"""

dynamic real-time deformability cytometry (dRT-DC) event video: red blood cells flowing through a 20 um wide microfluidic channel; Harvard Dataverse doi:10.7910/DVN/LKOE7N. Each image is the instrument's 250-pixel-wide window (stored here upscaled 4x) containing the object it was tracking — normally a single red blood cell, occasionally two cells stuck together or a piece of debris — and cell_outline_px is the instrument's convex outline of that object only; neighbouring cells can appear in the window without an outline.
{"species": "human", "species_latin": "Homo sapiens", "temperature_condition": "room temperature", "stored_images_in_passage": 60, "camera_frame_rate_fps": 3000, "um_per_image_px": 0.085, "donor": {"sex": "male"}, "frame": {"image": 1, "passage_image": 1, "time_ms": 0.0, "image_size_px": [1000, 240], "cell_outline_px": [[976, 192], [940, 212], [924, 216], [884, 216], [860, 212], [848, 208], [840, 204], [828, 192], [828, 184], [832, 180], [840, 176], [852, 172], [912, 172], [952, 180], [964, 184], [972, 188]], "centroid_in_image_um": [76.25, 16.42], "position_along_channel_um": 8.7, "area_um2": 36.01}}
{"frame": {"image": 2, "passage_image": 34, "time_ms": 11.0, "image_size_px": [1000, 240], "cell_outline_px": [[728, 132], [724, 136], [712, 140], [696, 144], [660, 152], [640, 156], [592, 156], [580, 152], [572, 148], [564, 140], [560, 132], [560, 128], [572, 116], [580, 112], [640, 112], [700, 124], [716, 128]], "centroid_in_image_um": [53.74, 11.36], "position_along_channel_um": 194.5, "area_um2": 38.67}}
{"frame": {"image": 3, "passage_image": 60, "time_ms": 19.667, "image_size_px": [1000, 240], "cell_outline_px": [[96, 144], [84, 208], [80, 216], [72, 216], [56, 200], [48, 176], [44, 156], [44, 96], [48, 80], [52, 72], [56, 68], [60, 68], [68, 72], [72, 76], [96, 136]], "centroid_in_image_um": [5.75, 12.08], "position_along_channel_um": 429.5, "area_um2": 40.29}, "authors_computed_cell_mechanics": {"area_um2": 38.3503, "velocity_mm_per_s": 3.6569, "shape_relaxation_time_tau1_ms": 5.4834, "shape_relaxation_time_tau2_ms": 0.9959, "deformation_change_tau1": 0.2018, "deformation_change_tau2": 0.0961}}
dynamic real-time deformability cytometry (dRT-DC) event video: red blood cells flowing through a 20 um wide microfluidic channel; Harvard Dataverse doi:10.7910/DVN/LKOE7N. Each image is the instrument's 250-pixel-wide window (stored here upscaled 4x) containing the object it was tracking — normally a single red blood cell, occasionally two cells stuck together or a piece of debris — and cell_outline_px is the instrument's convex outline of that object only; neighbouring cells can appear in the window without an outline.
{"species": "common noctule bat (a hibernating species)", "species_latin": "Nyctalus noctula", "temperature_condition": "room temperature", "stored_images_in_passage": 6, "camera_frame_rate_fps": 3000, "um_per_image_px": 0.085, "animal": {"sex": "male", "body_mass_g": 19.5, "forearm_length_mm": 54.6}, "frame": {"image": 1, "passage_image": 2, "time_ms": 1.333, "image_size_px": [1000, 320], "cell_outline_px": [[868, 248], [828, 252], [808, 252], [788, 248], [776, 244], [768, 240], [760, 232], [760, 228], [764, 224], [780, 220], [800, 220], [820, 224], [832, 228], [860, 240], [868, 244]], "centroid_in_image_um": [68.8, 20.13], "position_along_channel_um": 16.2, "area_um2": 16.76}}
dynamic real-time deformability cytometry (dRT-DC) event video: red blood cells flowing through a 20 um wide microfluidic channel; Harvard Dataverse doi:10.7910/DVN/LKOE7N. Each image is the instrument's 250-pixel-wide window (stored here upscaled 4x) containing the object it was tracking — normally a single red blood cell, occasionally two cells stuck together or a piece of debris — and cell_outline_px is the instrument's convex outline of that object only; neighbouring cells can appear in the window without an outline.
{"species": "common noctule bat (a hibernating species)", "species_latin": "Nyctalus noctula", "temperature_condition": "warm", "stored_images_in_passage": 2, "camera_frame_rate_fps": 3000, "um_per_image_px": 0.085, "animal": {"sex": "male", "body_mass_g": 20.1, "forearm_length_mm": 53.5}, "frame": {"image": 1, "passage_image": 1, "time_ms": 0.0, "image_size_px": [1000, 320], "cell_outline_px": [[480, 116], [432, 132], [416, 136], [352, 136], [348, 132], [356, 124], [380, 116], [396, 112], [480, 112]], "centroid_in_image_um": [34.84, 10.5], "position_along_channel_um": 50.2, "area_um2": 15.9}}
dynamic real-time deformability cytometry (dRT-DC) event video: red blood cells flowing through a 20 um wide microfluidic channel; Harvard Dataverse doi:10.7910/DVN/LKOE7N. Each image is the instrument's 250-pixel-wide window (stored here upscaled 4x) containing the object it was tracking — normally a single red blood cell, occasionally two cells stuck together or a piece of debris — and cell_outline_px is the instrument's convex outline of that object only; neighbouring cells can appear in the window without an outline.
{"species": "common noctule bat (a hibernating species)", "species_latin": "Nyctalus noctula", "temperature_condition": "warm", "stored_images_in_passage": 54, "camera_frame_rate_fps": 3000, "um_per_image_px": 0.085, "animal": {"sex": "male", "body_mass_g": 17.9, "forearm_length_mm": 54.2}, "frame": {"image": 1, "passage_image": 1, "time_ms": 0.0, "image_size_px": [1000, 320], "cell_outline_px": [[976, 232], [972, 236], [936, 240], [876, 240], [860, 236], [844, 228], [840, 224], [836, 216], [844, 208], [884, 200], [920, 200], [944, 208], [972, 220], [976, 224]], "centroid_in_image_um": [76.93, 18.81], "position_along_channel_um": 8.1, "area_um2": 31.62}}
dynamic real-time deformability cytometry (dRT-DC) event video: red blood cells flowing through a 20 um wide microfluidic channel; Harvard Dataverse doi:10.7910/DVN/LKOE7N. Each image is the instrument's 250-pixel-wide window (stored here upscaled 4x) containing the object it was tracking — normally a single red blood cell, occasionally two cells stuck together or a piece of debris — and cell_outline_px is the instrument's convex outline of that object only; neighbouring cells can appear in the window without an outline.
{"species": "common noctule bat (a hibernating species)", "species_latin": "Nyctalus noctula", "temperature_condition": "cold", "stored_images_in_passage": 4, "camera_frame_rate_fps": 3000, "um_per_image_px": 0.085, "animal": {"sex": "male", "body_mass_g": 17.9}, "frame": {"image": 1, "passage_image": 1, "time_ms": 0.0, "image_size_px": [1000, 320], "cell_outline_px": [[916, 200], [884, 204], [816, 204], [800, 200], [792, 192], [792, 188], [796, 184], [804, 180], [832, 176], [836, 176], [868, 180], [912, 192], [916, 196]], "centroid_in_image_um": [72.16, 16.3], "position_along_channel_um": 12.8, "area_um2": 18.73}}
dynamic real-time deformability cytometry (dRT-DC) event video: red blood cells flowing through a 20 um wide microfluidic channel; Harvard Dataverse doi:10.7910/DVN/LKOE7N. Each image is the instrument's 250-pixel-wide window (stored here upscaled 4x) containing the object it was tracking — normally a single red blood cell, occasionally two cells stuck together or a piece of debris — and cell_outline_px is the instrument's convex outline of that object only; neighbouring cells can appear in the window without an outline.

"""

• **Problem to solve**
Using the listing above, please repeat every entry exactly.

• **Response**
dynamic real-time deformability cytometry (dRT-DC) event video: red blood cells flowing through a 20 um wide microfluidic channel; Harvard Dataverse doi:10.7910/DVN/LKOE7N. Each image is the instrument's 250-pixel-wide window (stored here upscaled 4x) containing the object it was tracking — normally a single red blood cell, occasionally two cells stuck together or a piece of debris — and cell_outline_px is the instrument's convex outline of that object only; neighbouring cells can appear in the window without an outline.
{"species": "human", "species_latin": "Homo sapiens", "temperature_condition": "room temperature", "stored_images_in_passage": 60, "camera_frame_rate_fps": 3000, "um_per_image_px": 0.085, "donor": {"sex": "male"}, "frame": {"image": 1, "passage_image": 1, "time_ms": 0.0, "image_size_px": [1000, 240], "cell_outline_px": [[976, 192], [940, 212], [924, 216], [884, 216], [860, 212], [848, 208], [840, 204], [828, 192], [828, 184], [832, 180], [840, 176], [852, 172], [912, 172], [952, 180], [964, 184], [972, 188]], "centroid_in_image_um": [76.25, 16.42], "position_along_channel_um": 8.7, "area_um2": 36.01}}
{"frame": {"image": 2, "passage_image": 34, "time_ms": 11.0, "image_size_px": [1000, 240], "cell_outline_px": [[728, 132], [724, 136], [712, 140], [696, 144], [660, 152], [640, 156], [592, 156], [580, 152], [572, 148], [564, 140], [560, 132], [560, 128], [572, 116], [580, 112], [640, 112], [700, 124], [716, 128]], "centroid_in_image_um": [53.74, 11.36], "position_along_channel_um": 194.5, "area_um2": 38.67}}
{"frame": {"image": 3, "passage_image": 60, "time_ms": 19.667, "image_size_px": [1000, 240], "cell_outline_px": [[96, 144], [84, 208], [80, 216], [72, 216], [56, 200], [48, 176], [44, 156], [44, 96], [48, 80], [52, 72], [56, 68], [60, 68], [68, 72], [72, 76], [96, 136]], "centroid_in_image_um": [5.75, 12.08], "position_along_channel_um": 429.5, "area_um2": 40.29}, "authors_computed_cell_mechanics": {"area_um2": 38.3503, "velocity_mm_per_s": 3.6569, "shape_relaxation_time_tau1_ms": 5.4834, "shape_relaxation_time_tau2_ms": 0.9959, "deformation_change_tau1": 0.2018, "deformation_change_tau2": 0.0961}}
dynamic real-time deformability cytometry (dRT-DC) event video: red blood cells flowing through a 20 um wide microfluidic channel; Harvard Dataverse doi:10.7910/DVN/LKOE7N. Each image is the instrument's 250-pixel-wide window (stored here upscaled 4x) containing the object it was tracking — normally a single red blood cell, occasionally two cells stuck together or a piece of debris — and cell_outline_px is the instrument's convex outline of that object only; neighbouring cells can appear in the window without an outline.
{"species": "common noctule bat (a hibernating species)", "species_latin": "Nyctalus noctula", "temperature_condition": "room temperature", "stored_images_in_passage": 6, "camera_frame_rate_fps": 3000, "um_per_image_px": 0.085, "animal": {"sex": "male", "body_mass_g": 19.5, "forearm_length_mm": 54.6}, "frame": {"image": 1, "passage_image": 2, "time_ms": 1.333, "image_size_px": [1000, 320], "cell_outline_px": [[868, 248], [828, 252], [808, 252], [788, 248], [776, 244], [768, 240], [760, 232], [760, 228], [764, 224], [780, 220], [800, 220], [820, 224], [832, 228], [860, 240], [868, 244]], "centroid_in_image_um": [68.8, 20.13], "position_along_channel_um": 16.2, "area_um2": 16.76}}
dynamic real-time deformability cytometry (dRT-DC) event video: red blood cells flowing through a 20 um wide microfluidic channel; Harvard Dataverse doi:10.7910/DVN/LKOE7N. Each image is the instrument's 250-pixel-wide window (stored here upscaled 4x) containing the object it was tracking — normally a single red blood cell, occasionally two cells stuck together or a piece of debris — and cell_outline_px is the instrument's convex outline of that object only; neighbouring cells can appear in the window without an outline.
{"species": "common noctule bat (a hibernating species)", "species_latin": "Nyctalus noctula", "temperature_condition": "warm", "stored_images_in_passage": 2, "camera_frame_rate_fps": 3000, "um_per_image_px": 0.085, "animal": {"sex": "male", "body_mass_g": 20.1, "forearm_length_mm": 53.5}, "frame": {"image": 1, "passage_image": 1, "time_ms": 0.0, "image_size_px": [1000, 320], "cell_outline_px": [[480, 116], [432, 132], [416, 136], [352, 136], [348, 132], [356, 124], [380, 116], [396, 112], [480, 112]], "centroid_in_image_um": [34.84, 10.5], "position_along_channel_um": 50.2, "area_um2": 15.9}}
dynamic real-time deformability cytometry (dRT-DC) event video: red blood cells flowing through a 20 um wide microfluidic channel; Harvard Dataverse doi:10.7910/DVN/LKOE7N. Each image is the instrument's 250-pixel-wide window (stored here upscaled 4x) containing the object it was tracking — normally a single red blood cell, occasionally two cells stuck together or a piece of debris — and cell_outline_px is the instrument's convex outline of that object only; neighbouring cells can appear in the window without an outline.
{"species": "common noctule bat (a hibernating species)", "species_latin": "Nyctalus noctula", "temperature_condition": "warm", "stored_images_in_passage": 54, "camera_frame_rate_fps": 3000, "um_per_image_px": 0.085, "animal": {"sex": "male", "body_mass_g": 17.9, "forearm_length_mm": 54.2}, "frame": {"image": 1, "passage_image": 1, "time_ms": 0.0, "image_size_px": [1000, 320], "cell_outline_px": [[976, 232], [972, 236], [936, 240], [876, 240], [860, 236], [844, 228], [840, 224], [836, 216], [844, 208], [884, 200], [920, 200], [944, 208], [972, 220], [976, 224]], "centroid_in_image_um": [76.93, 18.81], "position_along_channel_um": 8.1, "area_um2": 31.62}}
dynamic real-time deformability cytometry (dRT-DC) event video: red blood cells flowing through a 20 um wide microfluidic channel; Harvard Dataverse doi:10.7910/DVN/LKOE7N. Each image is the instrument's 250-pixel-wide window (stored here upscaled 4x) containing the object it was tracking — normally a single red blood cell, occasionally two cells stuck together or a piece of debris — and cell_outline_px is the instrument's convex outline of that object only; neighbouring cells can appear in the window without an outline.
{"species": "common noctule bat (a hibernating species)", "species_latin": "Nyctalus noctula", "temperature_condition": "cold", "stored_images_in_passage": 4, "camera_frame_rate_fps": 3000, "um_per_image_px": 0.085, "animal": {"sex": "male", "body_mass_g": 17.9}, "frame": {"image": 1, "passage_image": 1, "time_ms": 0.0, "image_size_px": [1000, 320], "cell_outline_px": [[916, 200], [884, 204], [816, 204], [800, 200], [792, 192], [792, 188], [796, 184], [804, 180], [832, 176], [836, 176], [868, 180], [912, 192], [916, 196]], "centroid_in_image_um": [72.16, 16.3], "position_along_channel_um": 12.8, "area_um2": 18.73}}
dynamic real-time deformability cytometry (dRT-DC) event video: red blood cells flowing through a 20 um wide microfluidic channel; Harvard Dataverse doi:10.7910/DVN/LKOE7N. Each image is the instrument's 250-pixel-wide window (stored here upscaled 4x) containing the object it was tracking — normally a single red blood cell, occasionally two cells stuck together or a piece of debris — and cell_outline_px is the instrument's convex outline of that object only; neighbouring cells can appear in the window without an outline.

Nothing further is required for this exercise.